SET TASKS:
**a.** According to the passage on FBI leaks, what two positions does Bruce Green hold or has he held?
**b.** Write what follows the final paragraph of the passage on FBI leaks, continuing its account.

Late in the 2016 race, it became clear that sources within the FBI were talking to people on the outside about Clinton. The motives of those sources remain unknown—they might have been political partisans, but they also might simply have been frustrated agents who felt their case wasn’t being taken seriously. Former Bureau personnel stress that most agents do not see their jobs as political and would not consciously act in a partisan fashion.
In one particularly memorable example, on November 4, Trump surrogate Rudy Giuliani told Fox News part of the reason for Comey’s announcement was that “there’s a revolution going on inside the FBI and it’s now at a boiling point,” and that “I know that from former agents. I know that even from a few active agents.”
“It was clear even at the time that the leaks put pressure on Comey to say something. Now he has hinted at that. He ought to just say so explicitly: He, and our democratic process, were hijacked by Trump-supporting FBI agents who disrespected the rule of law,” Bruce Green, a former federal prosecutor and a law professor at Fordham University, said. “Against that background, any claim that the FBI is somehow out to get the current administration ought to ring hollow.”

Dataset items:

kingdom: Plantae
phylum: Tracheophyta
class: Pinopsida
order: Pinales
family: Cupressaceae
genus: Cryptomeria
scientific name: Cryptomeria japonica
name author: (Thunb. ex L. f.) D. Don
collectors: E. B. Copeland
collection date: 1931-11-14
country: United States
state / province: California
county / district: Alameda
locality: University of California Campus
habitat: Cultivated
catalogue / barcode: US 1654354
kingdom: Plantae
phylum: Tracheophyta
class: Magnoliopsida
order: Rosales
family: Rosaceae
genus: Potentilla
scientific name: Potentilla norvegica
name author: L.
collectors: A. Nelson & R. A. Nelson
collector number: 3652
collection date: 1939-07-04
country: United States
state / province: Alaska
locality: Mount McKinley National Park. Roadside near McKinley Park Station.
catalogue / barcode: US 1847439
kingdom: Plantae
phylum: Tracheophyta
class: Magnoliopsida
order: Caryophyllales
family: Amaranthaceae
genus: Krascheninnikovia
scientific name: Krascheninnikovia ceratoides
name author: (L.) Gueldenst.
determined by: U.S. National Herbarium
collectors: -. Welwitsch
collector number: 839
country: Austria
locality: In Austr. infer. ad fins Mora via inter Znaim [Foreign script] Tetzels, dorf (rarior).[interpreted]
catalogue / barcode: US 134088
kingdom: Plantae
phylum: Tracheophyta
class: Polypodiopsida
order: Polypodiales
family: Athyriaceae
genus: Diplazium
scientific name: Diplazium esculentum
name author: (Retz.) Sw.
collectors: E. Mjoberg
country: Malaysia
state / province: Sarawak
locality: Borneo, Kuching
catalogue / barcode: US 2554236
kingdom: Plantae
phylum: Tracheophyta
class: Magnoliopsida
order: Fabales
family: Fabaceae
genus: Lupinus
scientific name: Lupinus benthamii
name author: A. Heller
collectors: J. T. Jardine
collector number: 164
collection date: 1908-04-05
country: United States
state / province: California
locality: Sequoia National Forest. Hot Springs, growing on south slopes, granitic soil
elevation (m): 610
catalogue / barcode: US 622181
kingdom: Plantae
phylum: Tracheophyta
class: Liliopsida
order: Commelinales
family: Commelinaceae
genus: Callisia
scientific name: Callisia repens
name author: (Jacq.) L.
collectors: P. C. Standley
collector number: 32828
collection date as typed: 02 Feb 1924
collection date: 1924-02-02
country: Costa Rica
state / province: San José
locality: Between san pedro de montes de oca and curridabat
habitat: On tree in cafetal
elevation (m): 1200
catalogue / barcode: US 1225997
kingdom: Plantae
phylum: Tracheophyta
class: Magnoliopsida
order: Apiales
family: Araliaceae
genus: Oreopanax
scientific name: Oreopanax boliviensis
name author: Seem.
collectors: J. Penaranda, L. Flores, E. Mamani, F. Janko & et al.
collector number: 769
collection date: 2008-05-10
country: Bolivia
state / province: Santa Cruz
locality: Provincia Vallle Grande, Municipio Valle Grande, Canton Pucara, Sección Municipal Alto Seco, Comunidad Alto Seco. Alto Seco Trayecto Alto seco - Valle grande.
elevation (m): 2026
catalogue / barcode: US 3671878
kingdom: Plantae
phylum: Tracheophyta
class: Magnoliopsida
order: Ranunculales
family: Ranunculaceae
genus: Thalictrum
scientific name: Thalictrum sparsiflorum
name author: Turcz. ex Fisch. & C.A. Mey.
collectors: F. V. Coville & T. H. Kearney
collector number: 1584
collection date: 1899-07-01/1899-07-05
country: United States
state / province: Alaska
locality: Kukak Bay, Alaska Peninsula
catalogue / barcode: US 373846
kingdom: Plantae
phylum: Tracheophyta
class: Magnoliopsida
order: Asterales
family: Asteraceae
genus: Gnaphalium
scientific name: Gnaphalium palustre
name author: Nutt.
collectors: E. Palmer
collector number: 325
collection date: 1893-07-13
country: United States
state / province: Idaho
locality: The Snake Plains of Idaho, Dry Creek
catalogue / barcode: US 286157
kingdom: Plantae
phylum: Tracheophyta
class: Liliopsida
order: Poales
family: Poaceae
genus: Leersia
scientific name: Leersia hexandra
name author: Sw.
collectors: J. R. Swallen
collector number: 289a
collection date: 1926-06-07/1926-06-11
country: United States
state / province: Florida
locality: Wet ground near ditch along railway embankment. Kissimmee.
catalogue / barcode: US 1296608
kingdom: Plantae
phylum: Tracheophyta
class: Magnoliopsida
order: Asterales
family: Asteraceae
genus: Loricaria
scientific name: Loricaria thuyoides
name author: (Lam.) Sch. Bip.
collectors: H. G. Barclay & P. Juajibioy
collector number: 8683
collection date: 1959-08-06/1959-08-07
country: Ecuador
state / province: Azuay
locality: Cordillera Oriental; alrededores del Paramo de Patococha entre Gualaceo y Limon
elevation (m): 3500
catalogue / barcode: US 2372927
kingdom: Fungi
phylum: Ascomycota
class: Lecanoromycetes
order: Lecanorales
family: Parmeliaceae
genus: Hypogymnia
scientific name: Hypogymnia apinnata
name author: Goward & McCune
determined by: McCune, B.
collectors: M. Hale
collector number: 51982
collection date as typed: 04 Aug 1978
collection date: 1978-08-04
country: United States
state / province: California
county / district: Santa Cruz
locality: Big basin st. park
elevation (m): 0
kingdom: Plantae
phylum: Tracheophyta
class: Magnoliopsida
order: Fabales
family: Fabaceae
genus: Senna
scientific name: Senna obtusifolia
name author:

TASK ANSWERS:
**a.** He is a former federal prosecutor and a law professor at Fordham University.

**b.**
On Sunday night, in an interview with ABC News’s George Stephanopoulos, Comey acknowledged that leaks regarding the Clinton Foundation investigation affected his calculus in deciding whether or not to announce that the email probe had been reopened later in the race.
“I knew that there were leaks coming—or appeared to be leaks about criminal investigation of the Clintons coming out of New York,” Comey told Stephanopoulos, arguing that criminal investigators are traditionally less circumspect than counter-intelligence agents. “Once you start involving people whose tradition is criminal, and in New York which has a different culture, there is a reasonable likelihood it was going to get out anyway.”
Mike German, a former FBI agent and a fellow at the Brennan Center, said Comey’s explanations for his decision made little sense. “If you’re afraid that there’s something that is going to look like it could be politicized, what you do is make sure you’re following all the rules and adhering to procedures that were normal,” German said. “As soon as you start manipulating and applying different rules, you politicize it. There’s no getting around that.”
German added that Comey’s decision made matters worse. “It would have been a lot easier just to go up to New York and hold everybody responsible for what they’re doing rather than completely undermining all the Justice Department regulations, in order to do something extraordinary that does just as much damage as the leak does,” German said. “The cure is worse than the illness.”
The Inspector General’s report on McCabe, which was released on Friday, portrays similar pressure contributing to McCabe’s decision to offer The Wall Street Journal information that publicly confirmed the Clinton Foundation probe. McCabe has portrayed his actions as defending the Bureau against a false narrative that the Clinton Foundation probe was being shut down.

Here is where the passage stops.